MECHANISM OF MATRIX VESICLE BIOGENESIS

基质囊泡生物发生机制

• 批准号: 6708398
• 负责人: ELLIS E GOLUB
• 金额: $ 29.45万
• 依托单位: UNIVERSITY OF PENNSYLVANIA
• 依托单位国家: 美国
• 财政年份: 2000
• 资助国家: 美国
• 起止时间: 2000-02-01 至 2007-01-31
• 项目状态: 已结题
• 来源: https://reporter.nih.gov/project-details/6708398
• 关键词: apoptosis; calcium; chick embryo; chondrocytes; extracellular matrix; membrane lipids; normal ossification; osteoblasts; osteogenesis; vesicle /vacuole

DESCRIPTION (adapted from the Investigator's abstract): Vertebrate biomineralization begins when Matrix vesicles (MV) are budded from the plasma membrane of osteoblasts and chondrocytes prior to the onset of matrix mineralization in cartilage and bone. MV contain a specific subset of the protein and lipid constituents of the parent cell plasma membrane, and are believed to initiate matrix calcification. The mechanisms which carry out and control MV biogenesis are not currently understood. The experiments described in this application are aimed at providing crucial new information in this important and thus far under studied area. The principle goal of this proposal is to test four hypotheses of MV formation: 1. MV arise as a consequence chondrocyte apoptosis, 2. MV bud from plasma membranes as the result of overexpression of MV proteins, 3. MV form in response to a rise in [Ca2+]I and 4. Cells bud off MV as the result of specific changes in membrane lipid composition. The investigators propose to test these hypotheses against two gold-standard criteria for authentic MV: 1. Do vesicles formed by each of the hypothetical mechanisms contain the same protein and lipid constituents as tissue-derived MV, and 2. How well can these vesicles initiate mineralization. They will also ascertain the spacial and temporal occurrence of each of the hypothetical mechanisms in developing mineralized tissues, and relate this pattern to the emergence of MV in the tissue. To achieve these goals and test these hypotheses, they propose the following specific aims: to determine whether vesicles formed during chondrocyte apoptosis are MV, to ascertain whether overexpression of MV proteins can initiate MV formation, to determine how modulation of intracellular calcium regulates MV formation in osteoblasts and chondrocytes, to determine whether MV formation is driven by specific changes in plasma membrane lipid composition. The successful completion of this work will advance our knowledge of the regulation of hard tissue formation. This information is crucial for developing new approaches to metabolic bone diseases such as Pagets's disease of bone and osteoporosis, and may also contribute to novel therapies for the repair of craniofacial defects and fracture.

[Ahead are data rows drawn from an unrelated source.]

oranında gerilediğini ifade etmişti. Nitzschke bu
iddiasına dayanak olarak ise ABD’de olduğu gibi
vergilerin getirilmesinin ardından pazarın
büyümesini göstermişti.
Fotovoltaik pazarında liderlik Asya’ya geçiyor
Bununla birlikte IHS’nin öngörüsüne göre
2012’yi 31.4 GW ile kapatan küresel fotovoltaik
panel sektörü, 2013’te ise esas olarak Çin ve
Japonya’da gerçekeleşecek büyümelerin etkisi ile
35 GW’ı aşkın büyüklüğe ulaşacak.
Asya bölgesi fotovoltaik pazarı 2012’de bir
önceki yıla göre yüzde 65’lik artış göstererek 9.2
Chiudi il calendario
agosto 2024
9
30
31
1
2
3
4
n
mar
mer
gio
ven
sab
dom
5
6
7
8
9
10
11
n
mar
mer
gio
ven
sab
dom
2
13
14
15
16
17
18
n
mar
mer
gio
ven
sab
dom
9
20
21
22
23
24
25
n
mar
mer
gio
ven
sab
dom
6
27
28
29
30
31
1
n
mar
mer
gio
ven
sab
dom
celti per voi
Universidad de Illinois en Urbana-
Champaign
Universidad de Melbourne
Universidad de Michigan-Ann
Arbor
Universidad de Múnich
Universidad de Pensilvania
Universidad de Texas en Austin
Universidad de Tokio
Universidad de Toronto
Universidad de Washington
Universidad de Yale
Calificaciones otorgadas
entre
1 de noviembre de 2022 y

描述(改编自《调查者摘要》)：脊椎动物 当基质小泡(MV)从血浆中萌发时，生物矿化就开始了 基质形成前的成骨细胞和软骨细胞膜 软骨和骨骼中的矿化。MV包含特定的子集 亲本细胞质膜的蛋白质和脂肪成分，以及 据信会引发基质钙化。执行和执行的机制 对照MV的生物发生目前还不清楚。所描述的实验 目的是在本申请中提供关键的新信息 这是一个重要的领域，也是目前正在研究的领域。这项提案的主要目标是 是检验关于MV形成的四个假说：1.MV由此产生 软骨细胞凋亡，2.MV从质膜上萌发的结果 MV蛋白的过度表达，3.对[Ca~(2+)]i和[Ca~(2+)]i升高的反应形成MV 4.由于膜脂的特殊变化，细胞萌发了MV 组成。研究人员建议针对两个假设来检验这些假设 真实性MV的金标准：1.每一个人形成的水泡 假设的机制包含相同的蛋白质和脂肪成分 组织来源的MV；2.这些小泡启动矿化的程度。 他们还将确定每个事件的时空发生情况 矿化组织形成的假想机制，并与此相关 病毒在组织中出现的模式。要实现这些目标并测试 这些假设提出了以下具体目标：确定 软骨细胞凋亡过程中形成的小泡是否为MV，以确定 MV蛋白的过表达是否能启动MV的形成，以确定 细胞内钙离子调控成骨细胞MV形成的机制 和软骨细胞，以确定MV的形成是否由特定的 质膜脂组成的变化。成功地完成这项工作 这项工作将促进我们对硬组织形成规律的了解。 这一信息对于开发新陈代谢骨骼的新方法至关重要。 疾病，如Pagets病和骨质疏松症，也可以 为修复颅面和面部缺陷贡献新的疗法 骨折。